Gym Bukan Sekadar Soal Bentuk Tubuh
Dalam pandangannya, gym tidak bisa direduksi hanya sebagai urusan penampilan. Tom mengatakan, olahraga teratur memberi dampak langsung pada kesehatan fisik sekaligus mental. Dari pengalamannya sendiri, tubuh terasa lebih ringan, tidur menjadi lebih nyenyak, dan kondisi otak juga ikut terasa lebih sehat. Ia menegaskan bahwa manfaat itu ia rasakan bukan sesaat, melainkan dari kebiasaan yang dijalani konsisten.
Dampak ke Fokus dan Energi Harian
Tom juga menyebut rutinitas olahraga membuat cara berpikirnya lebih tajam.
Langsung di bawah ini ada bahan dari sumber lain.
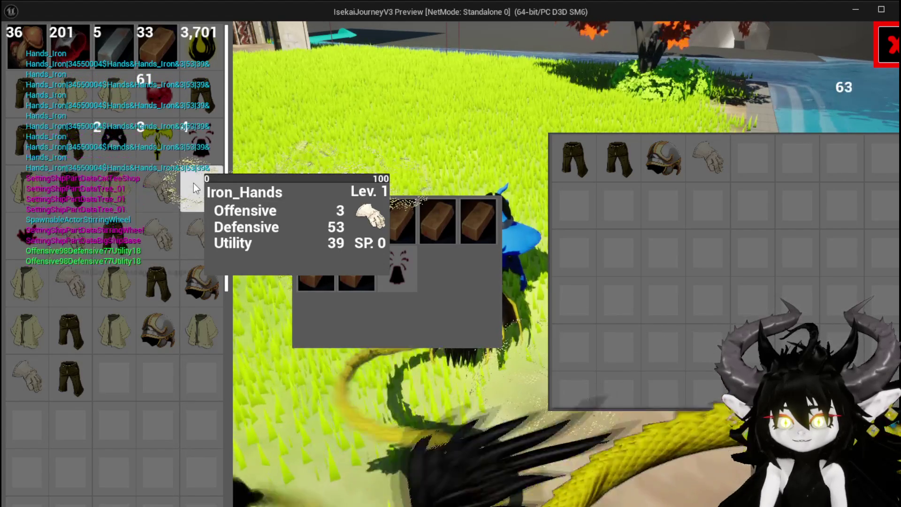
{"action": "left_click", "coordinate": [194, 183]}
{"action": "left_click", "coordinate": [193, 183]}
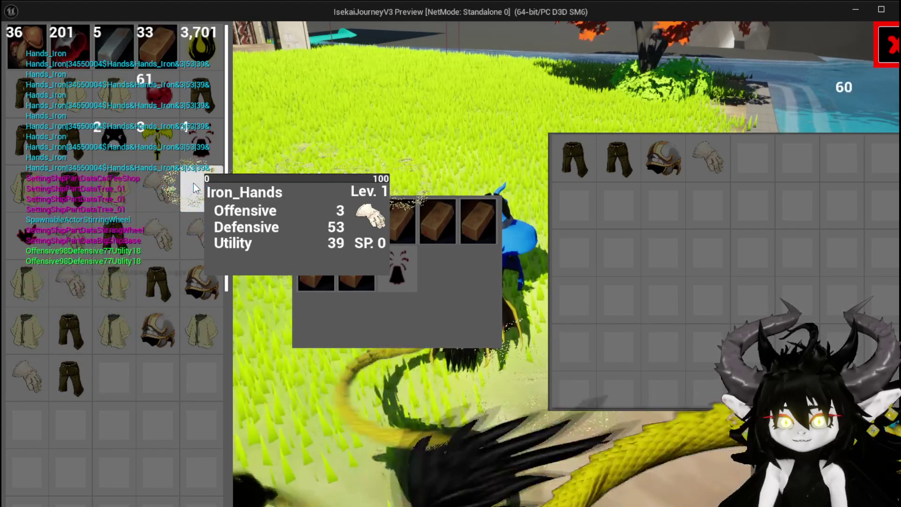
End the play-test, save the level, and shift the Cast To Object_Item_Equipment_Child and ItemID nodes left
{"action": "key", "text": "Escape"}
Ia merasa lebih bersemangat menjalani aktivitas harian, lebih mudah mendapat inspirasi, dan kemampuan fokusnya ikut meningkat. Karena itu, ia menilai pandangan yang merendahkan gym justru bertentangan dengan fakta bahwa olahraga dapat membantu menjaga kualitas hidup secara menyeluruh.
Gelombang Baru Kebiasaan Berolahraga
Di sisi lain, penutupan pusat kebugaran selama pembatasan sosial sempat mendorong banyak orang di Amerika Serikat memborong peralatan gym untuk berolahraga di rumah. Perubahan kebiasaan itu disebut ikut menggeser industri kebugaran secara signifikan, sekaligus menunjukkan bahwa minat terhadap olahraga tetap tinggi meski akses ke pusat kebugaran sempat terbatas.